At this point both element's state would be GST_STATE_NEW, since they
don't have enough state to actually run yet. At this point you can set
the filename of the source, and possibly bytesperread and other things.
Then you'd want to discover the data type of the file you're sourcing.
This will typically be handled by the pipeline itself by calling
gst_pipeline_autoplug(), or gst_pipeline_find_pad_type(), or somesuch. The
pipeline would first set its state to GST_STATE_DISCOVERY. A gstfindtype
sink would be added to the pipeline and connected to the source. Its
HAVE_TYPE signal would be connected to a private pipeline function.
The pipeline would then set the the src state to GST_STATE_DISCOVERY, and
call the src's push() function until a the type is set by the function
connected to the gstfindtype element's signal. At this point the pipeline
would disconnect the gstfindtype element from the src, set the type of the
pad to the type returned by the gstfindtype element. At disconnection of
the find element, the src's state automatically reverts to NEW.
(The trick with the sources when they do DISCOVERY is that synchronous
sources can't go back and read data again. So perhaps I should set up a
wrapper function for the push() function that uses either a sync or
async function as provided by the src instance to provide DISCOVERY and
normal operations. It would use a [GstBufferCache] to read ahead into
memory if necessary, creating baby buffers as necessary to answer the
needs of each DISCOVERY sequence.)
If you called find_pad_type(), it would return right about now, with the
ID of the type it found. At the same time, if you have connected a signal
to the pad's SET_TYPE signal, it would fire right as the type is set by
the find_pad_type() function. This would allow your application to do its
own selection of filters to connect to the pad.

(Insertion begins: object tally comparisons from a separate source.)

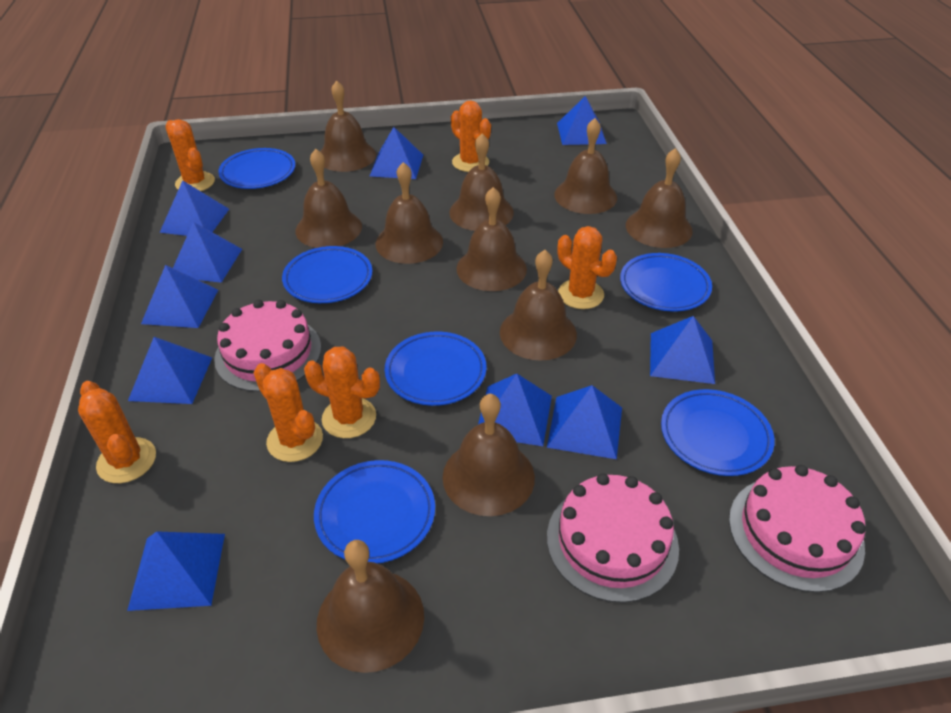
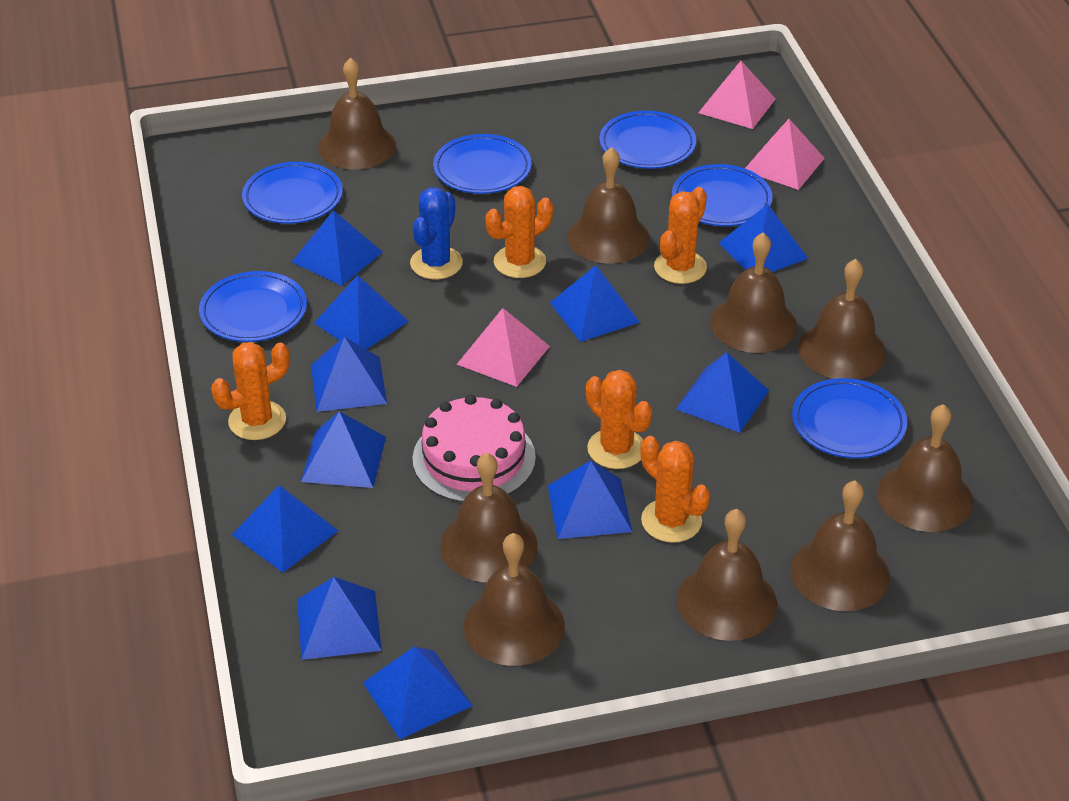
blue cactus: none = 0 -> [410,187,463,279] = 1
blue pyramid: [127,531,225,611] [128,337,212,404] [141,265,218,328] [160,180,229,236] [173,222,242,283] [370,127,423,179] [478,373,552,446] [547,385,622,459] [557,96,607,145] [650,316,715,384] = 10 -> [232,485,338,573] [292,210,383,286] [297,577,382,660] [301,411,386,488] [311,337,387,412] [314,275,409,350] [363,646,473,739] [548,461,632,539] [550,265,640,342] [676,352,769,433] [719,204,808,272] = 11
brown bell: [295,149,362,248] [317,540,424,673] [320,80,376,172] [376,162,443,264] [443,393,535,516] [449,134,514,231] [457,187,527,291] [500,250,577,361] [554,118,617,214] [626,148,693,248] = 10 -> [318,58,396,170] [440,453,538,582] [464,533,565,666] [567,147,650,264] [677,509,777,641] [710,233,797,353] [790,480,890,611] [798,259,887,379] [877,404,973,532] = 9
orange cactus: [78,381,156,483] [165,119,215,191] [254,363,323,462] [304,346,380,438] [451,100,491,172] [557,226,617,309] = 6 -> [211,342,290,440] [486,186,553,278] [586,370,652,469] [640,436,710,543] [654,187,707,284] = 5
pink cake: [214,300,321,392] [547,473,679,603] [729,465,866,593] = 3 -> [412,394,536,502] = 1
pink pyramid: none = 0 -> [457,308,550,387] [698,61,776,129] [745,119,825,190] = 3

If you called autoplug(), the pipeline would make a selection of element
to connect. The element would be created (state=NEW), added to the
pipeline, and the appropriate sink pad connected to the src in question.
(Note that multi-sink elements won't be supported unless there's a really
good and obvious way to do so) The whole process would repeat until the
recently added element no longer has a src pad.